Memórias inventadas em um lugar de risco
“É algo como reconhecer-se em uma
lembrança alheia.
Tentar lembrar e não saber ao certo
do quê.
E é também inventar o que poderia
ter sido.”
Costura
O
percurso desse ensaio se realiza no intuito de revelar aspectos de
uma poética de trabalho, uma tentativa de costurar a realidade e a
ficção em um mesmo bordado, costurar segredos e memórias em um
lugar de risco.
O
trajeto de risco com os vocacionados se inicia a partir da
necessidade de revelar as próprias experiências, descobrir a
potência artísticas de suas histórias e memórias, brincar com os
segredos inventados dentro de um mundo tão real.
“Costuramos
nossas memórias em um lugar de risco,
para
revelar nossos corpos,
que
estão a procura de um lugar para voar.”
E
para voar, vasculhamos nossas caixas, nossos vazios, objetos e
segredos, para recriar novas possibilidades de habitar esse lugar que
chamamos de realidade e assim criar uma poética de si.
Inicia-se
em mim, artista orientadora, uma necessidade/tentativa de costurar
conversas, silêncios, olhares, abertos e reticentes, para instaurar
algo próximo de uma experiência que tenha fluidez, com poucas
interferências e com mais silêncios.
E
no jogo do telefone sem fio surge um segredo coletivo: A necessidade
de ser aquilo que eu possa “reinventar”.
Vazios
“Ela
reparou que o menino
gostava
mais do vazio
do
que do cheio.
Falava
que os vazios
são maiores
e
até infinitos.
“
Manoel de Barros
Durante
os encontros surgem inquietações sobre o espaço físico do teatro,
o que mora lá em cima, nos lugares que o publico não vê? Então
exploramos.
Recortamos
nosso olhar, distanciando e aproximando. Vasculhamos todo o corpo do
teatro e escolhemos o que apreciar. Acoplamos nossos corpos no aço,
na madeira, nas cordas, tecidos, respiramos.
Transitamos
entre os vazios internos e externos do nosso corpo-espaço e
contemplamos:
“O
vazio as vezes gosta de mudar de lugar”
Gabriel
(artista vocacionado)
A
partir dessa experiência os vocacionados caminham nomeando os
espaços; lugar onde sou afetado: plateia, lugar onde revelo minhas
inquietações: palco, lugar onde costuro meus segredos: cantos
estreitos, passarelas acima do palco, coxia, camarim, corredores. Ao
vasculhar esses cômodos “não vistos” o espaço para as memórias
ganham novos sentidos. Descobrimos o lugar de risco onde as memórias
inventadas habitariam.
Mapa-diário
E
para habitar esse lugar sugiro a criação de um mapa-diário, para
dar forma ao nosso modo de ver e sentir, para guiar, localizar,
traçar rotas, encontrar caminhos e as vezes, perde-se. É um mapa
que será preenchido a partir dos nossos encontros, das nossas
memórias inventadas, dos lugares de risco que habitamos. Uma escrita
de si mesmo.
Criamos
instruções para se colocar em risco:
1
Instruções para ocupar um espaço:
Olhar de longe para ver sua
profundidade, olhar de perto para ver seus detalhes. Demarcamos o
espaço, com fitas, linhas, giz, e seguimos renomeando os espaços
escolhidos, os espaços que nos afetam e os espaços que não quero
entrar: Lugar para ser (palco), lugar para se inquietar (plateia)

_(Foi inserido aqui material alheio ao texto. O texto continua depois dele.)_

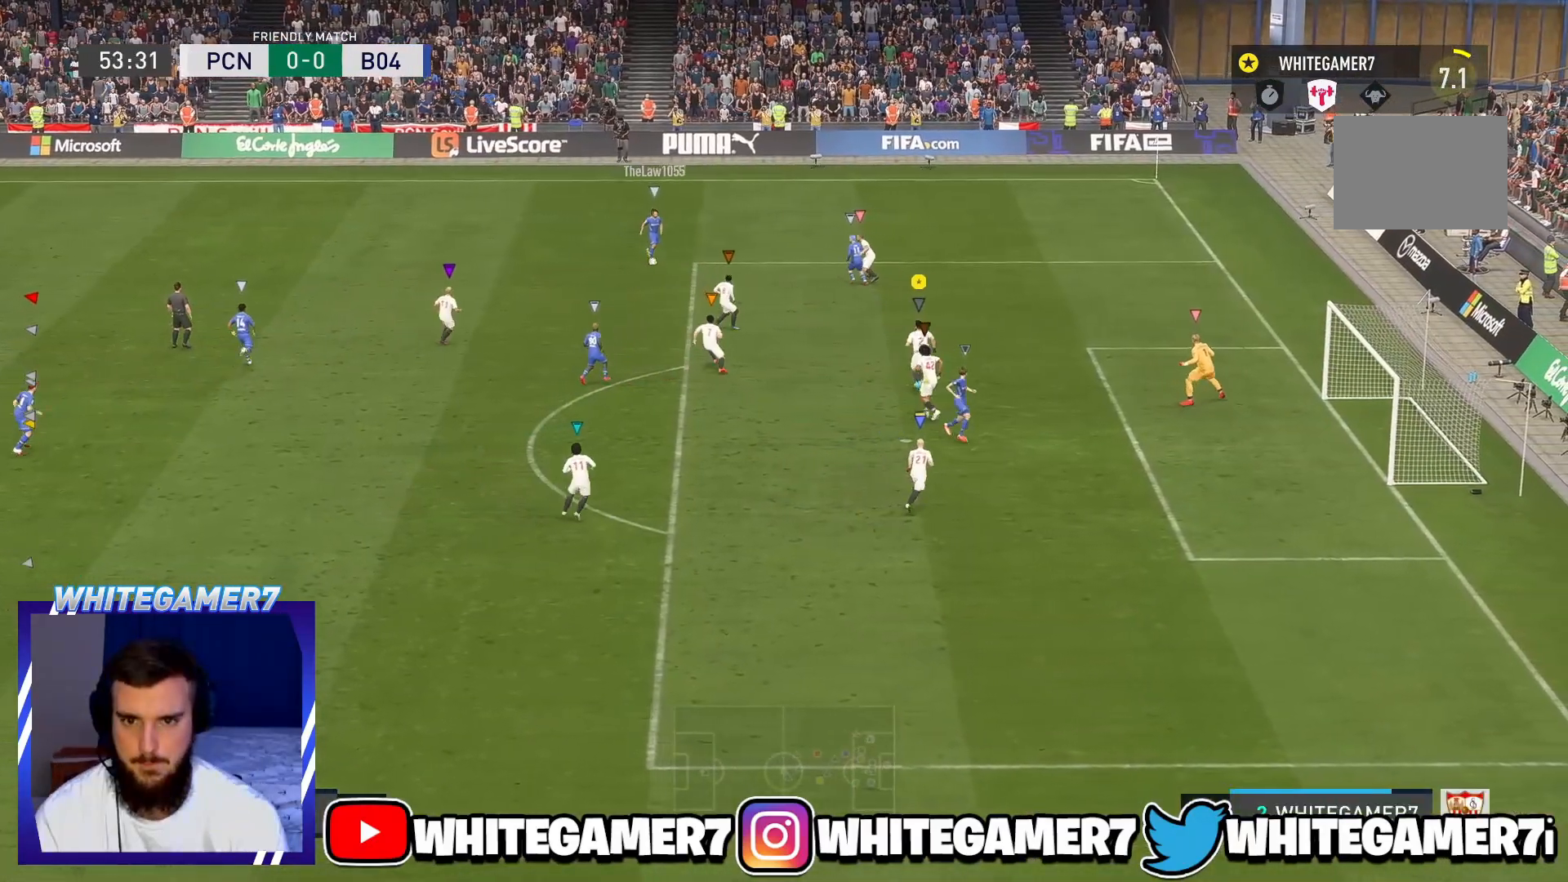
{"buttons": ["L2"], "left_stick": "left"}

lugar para voar (amplo e infinito com profundidade), lugar para olhar
( de cima onde não sou vista).
E a partir dessas escolhas, os
vocacionados criaram seus espaços afetivos, onde ali, eles iriam se
recontar e se desamarrotar.
2
Instruções para deixar vestígios:
Para
deixar vestígios vasculhamos nossa memória, escolhemos objetos e
palavras que deixaríamos pelos espaços escolhidos. Em um dos
encontros deixo os vestígios de um segredo que tenho para contar,
são cartas, fotografias, palavras, linhas e espelhos, e peço para
que os vocacionados caminhem pelos meus vestígios e conheçam meu
segredo.
A
partir dessa intervenção os vocacionados começam a trazer seus
vestígios para os encontros e dar significados a eles. O segredo
começa a se revelar.
3
Instruções para contar um segredos:
Mas
para contar esses segredos escolhemos não revelar sua veracidade,
inspirados pelo documentário Jogo de cena do Eduardo Coutinho.
Então
nesse jogo, convidaremos o observador a participar das nossas
memórias inventadas em um lugar de risco, onde nem mesmo nós
saberemos se é realidade ou ficção. E com isso surge uma
inquietação: O que é realidade?
4
Instruções para costurar as memórias:
Eu,
artista orientadora, escolho não interferir na costura dessas
memórias. A narrativa de cada segredo vai se configurando a partir
das vontades de cada vocacionado. A cada encontro a narrativa se
transforma, flui com a presença, com as inquietações que
despertam. E sem ter a necessidade de selecionar nada, a narrativa, o
texto falado, improvisado, escolhe naturalmente o que quer realmente
dizer.
Lugar
de risco
Que
lugar é esse?
Nosso
lugar de risco não é apenas o CEU São Carlos, são os lugares por
onde
caminhamos,
e principalmente o lugar que escolhemos para revelar nossos segredos.
E
esse lugar de risco nos inspirou a escrever em nossos diários.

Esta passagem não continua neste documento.